For now, let me just evoke the soothing powers of the calm blue & grey & beige hues of a Canaletto-painting. (8) Appeasing, but stimulating too – these luminous vista’s of Venetian canals: how they instantaneously widen our cramped mental horizon by their sheer spaciousness, how they lighten up our dull broodings by their sheer liveliness - with a touch of vivacious red here & there, & with everywhere little boats & gondolas & ordinary people going about their daily business in a busy town.

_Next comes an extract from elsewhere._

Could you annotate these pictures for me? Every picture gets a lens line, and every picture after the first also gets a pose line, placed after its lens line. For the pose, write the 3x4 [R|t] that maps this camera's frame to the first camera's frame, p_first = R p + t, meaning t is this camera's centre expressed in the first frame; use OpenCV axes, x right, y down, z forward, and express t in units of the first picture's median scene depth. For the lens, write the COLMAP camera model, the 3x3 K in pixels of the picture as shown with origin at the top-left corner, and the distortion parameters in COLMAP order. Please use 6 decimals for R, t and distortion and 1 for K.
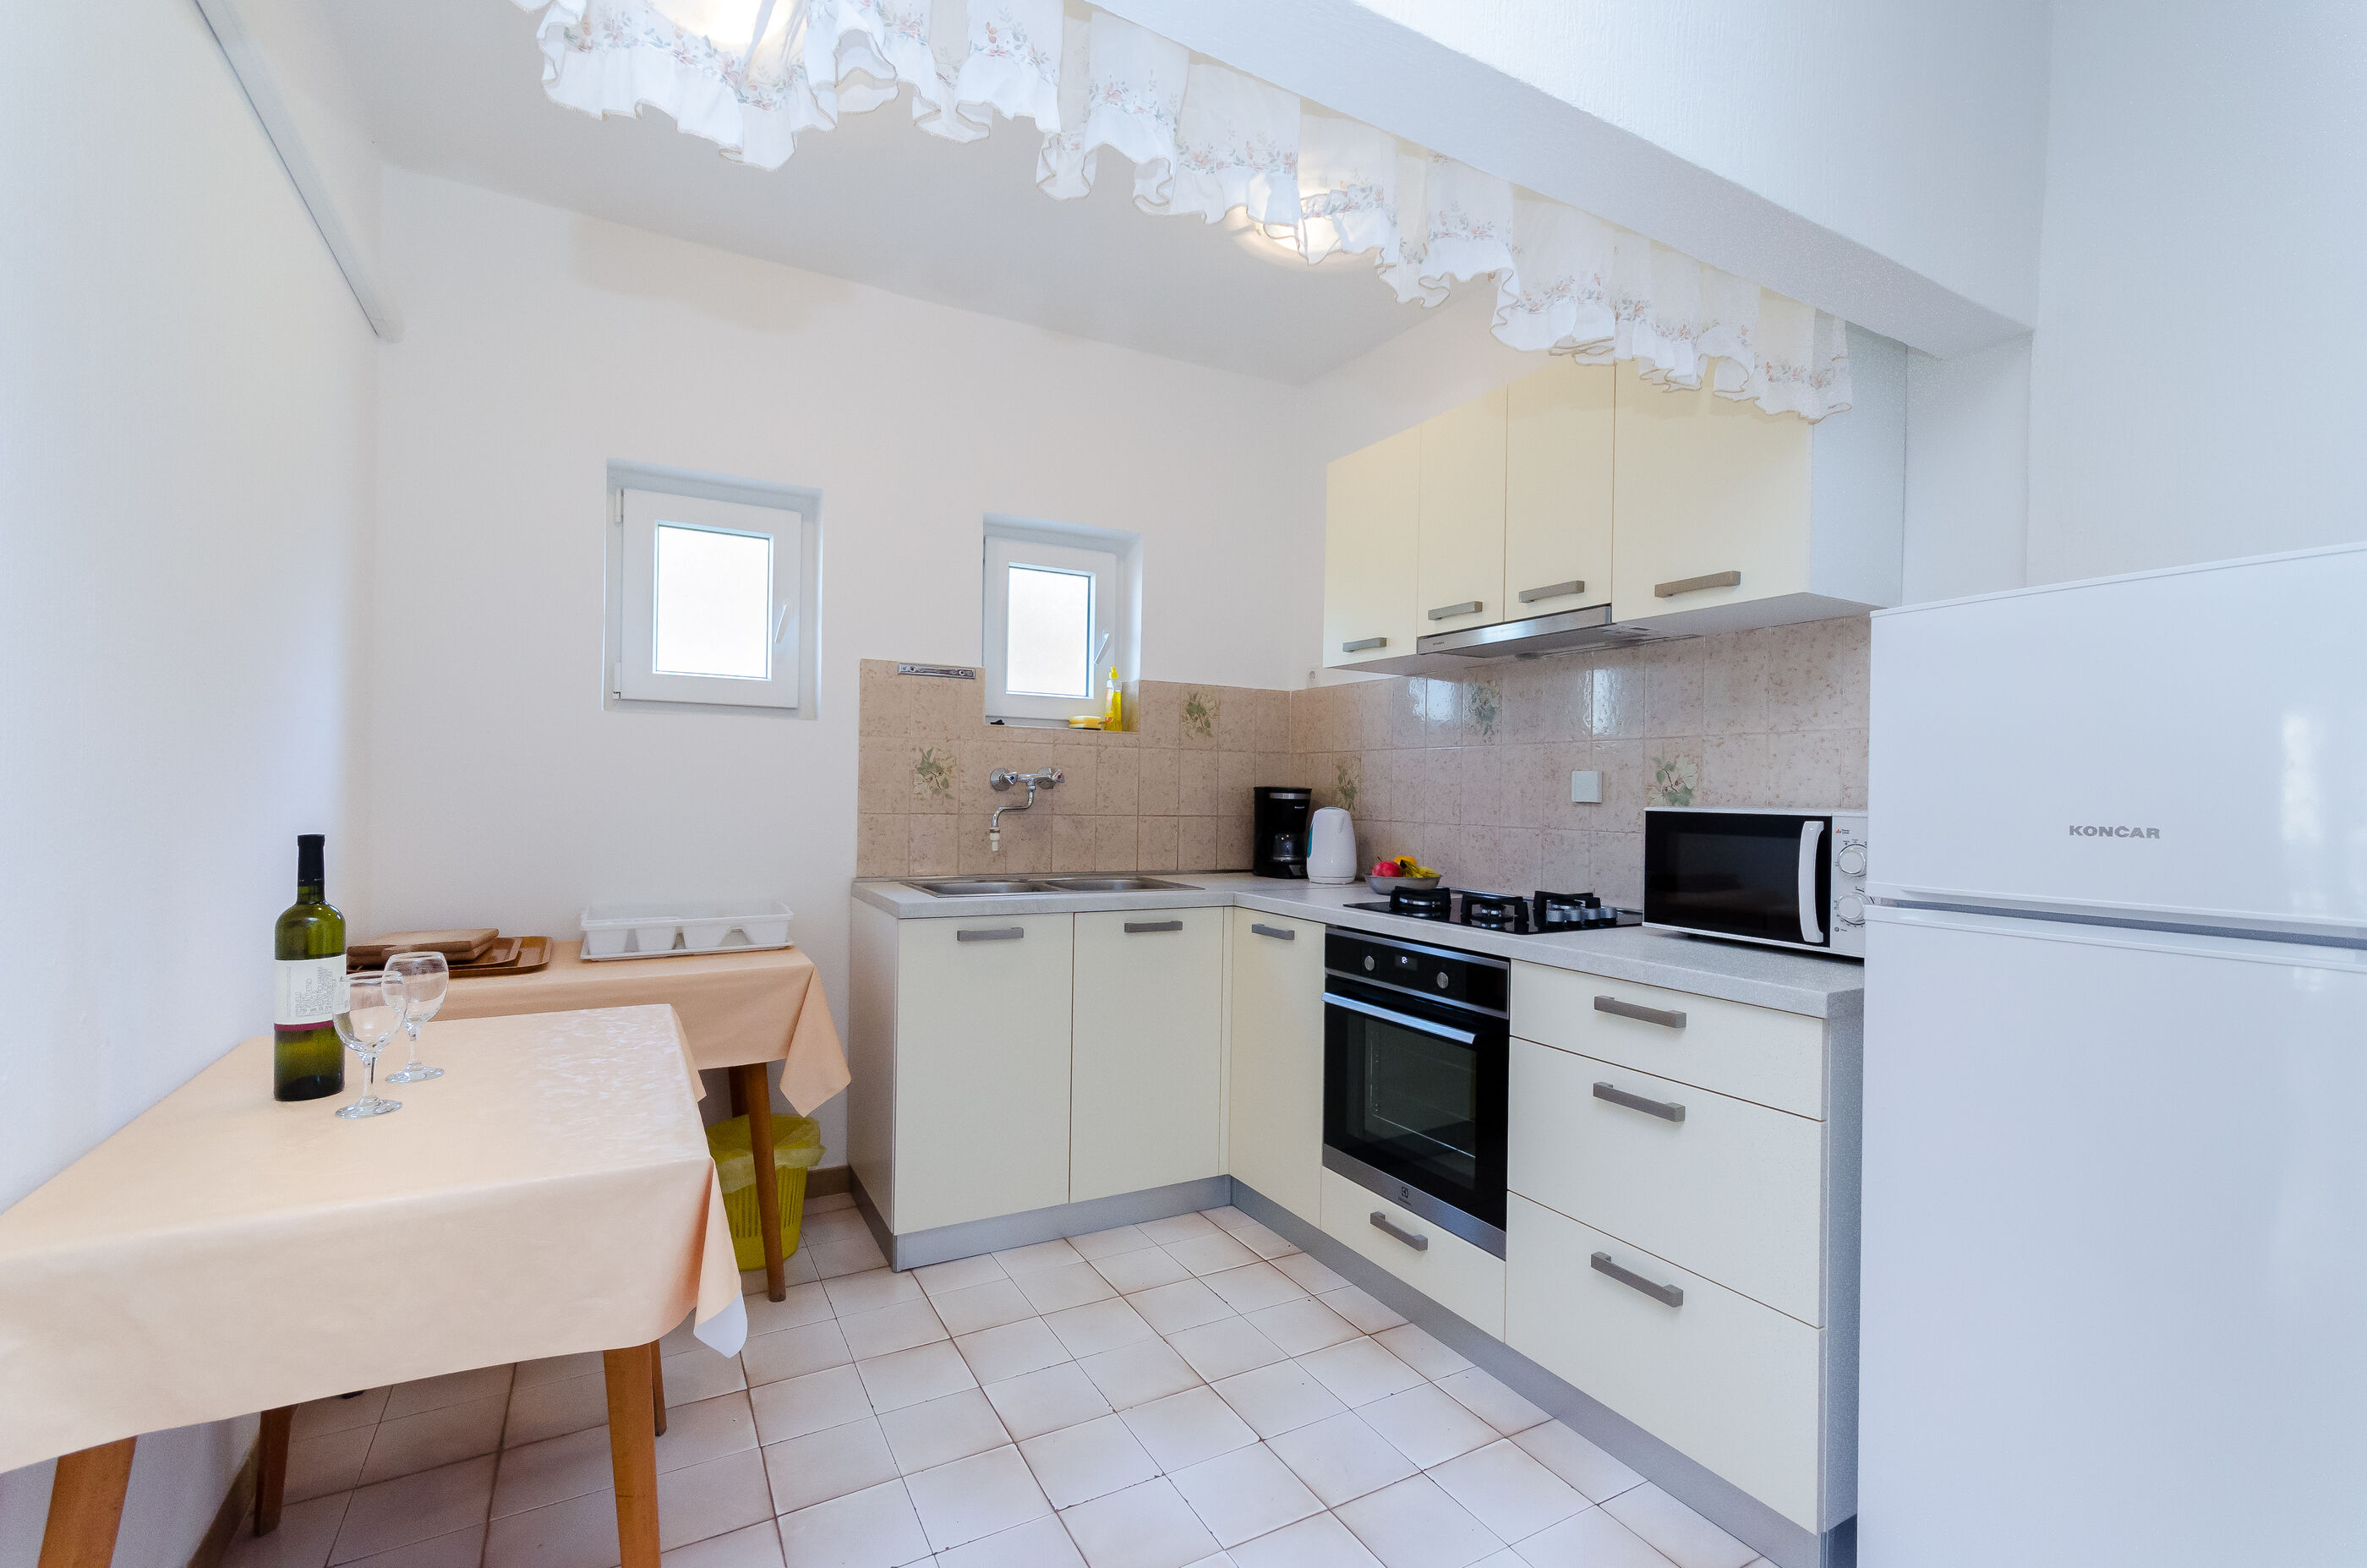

Cycling back home I took a short cut through the Brussels Warande park. It was 11 AM, so the park lay there quite still & empty: long gone were the hordes of commuters tramping through it in the morning, and it was still too early for the lunch hour invasion by office workers seeking repose. Right now, there were just the empty lanes & benches, the silent statues, the bare trees and the shimmering hazy light. How blessed the park felt at this fleeting hour – temporarily released from all duties & stress, basking in a luminous quiet (9).

More than Quotes in the Notes
(1) For combative melancholiacs, it is well advised to have a “Stern Governess” amongst the many persona’s that constitute their inconsistent self.
(2) Exhibit “Venetian & Flemish Masters” at the Brussels Bozar gallery
(3) What Friedländer wrote about Metsys, is so apt for Bellini’s Madonna’s too: “the imprint of sadness, which none of his madonna’s all together lack”
(4) As the exhibit notes competently & lovingly resume: “la palette réduite des couleurs, la composition épurée, la pluie de lumière dorée qui baigne la scène d’une claret tamisée concourent au tragique retenu de l’oeuvre”
(5) There have been many great colorists in the Venetian tradition, and in The Flemish one – Titian, Rubens … But somewhere along the road, their virtuosity has become so monumental & formidable…, their sheer technical prowess and confidence so overwhelming that they have crowded out some of the reflectiveness, some of the anxiety which endow a Bellini painting with en enduring poetical gravitas. However much I admire Titian, how much in awe I stand of Rubens … I agree with Yves Bonnefoy who sees , in some of their works, a certain vanity & arrogance : “ l’assez vain deploiement d’une illusion de triomphe” . (Though the triumphal tone has quite disappeared from Tiziono’s late, anxious works)
(6) Hmmm, Meditations, Transcendence … experiences not quite befitting a rational humanist? Nah, because, as Zadie Smith wrote about prayer (“prayer unmoored, without it usual object, God, but still focused, self forgetful”) : “for the secular among us, art has become our best last hope of undergoing this experience” ,
(7) Paul Celan – ‘by it sense of light you recognize the soul’
(8) Ah, at last an occasion to copy these dear, soberly consoling phrases written by Marguerite Yourcenar – “Aux pires heures de découragement et d’atonie, j’allais revoir, dans le beau Musée de Hartford (Connecticut) , une toile romaine de Canaletto, le Panthéon brun et doré se profilant sur le ciel bleu d’une fin d’après-midi d’été. Je la quittais chaque fous rassérénée et réchauffée” (from Carnets de notes de “Mémoires d’Hadrien”)
(9) Venice may seem a distant dream in a Brussels park, yet the hazy counter light of these northern skies is quite akin to the vaporous luminosity of the lagoon city. Which perhaps explains why once upon a time Flemish and Venetian painters shared this delicate sense of light.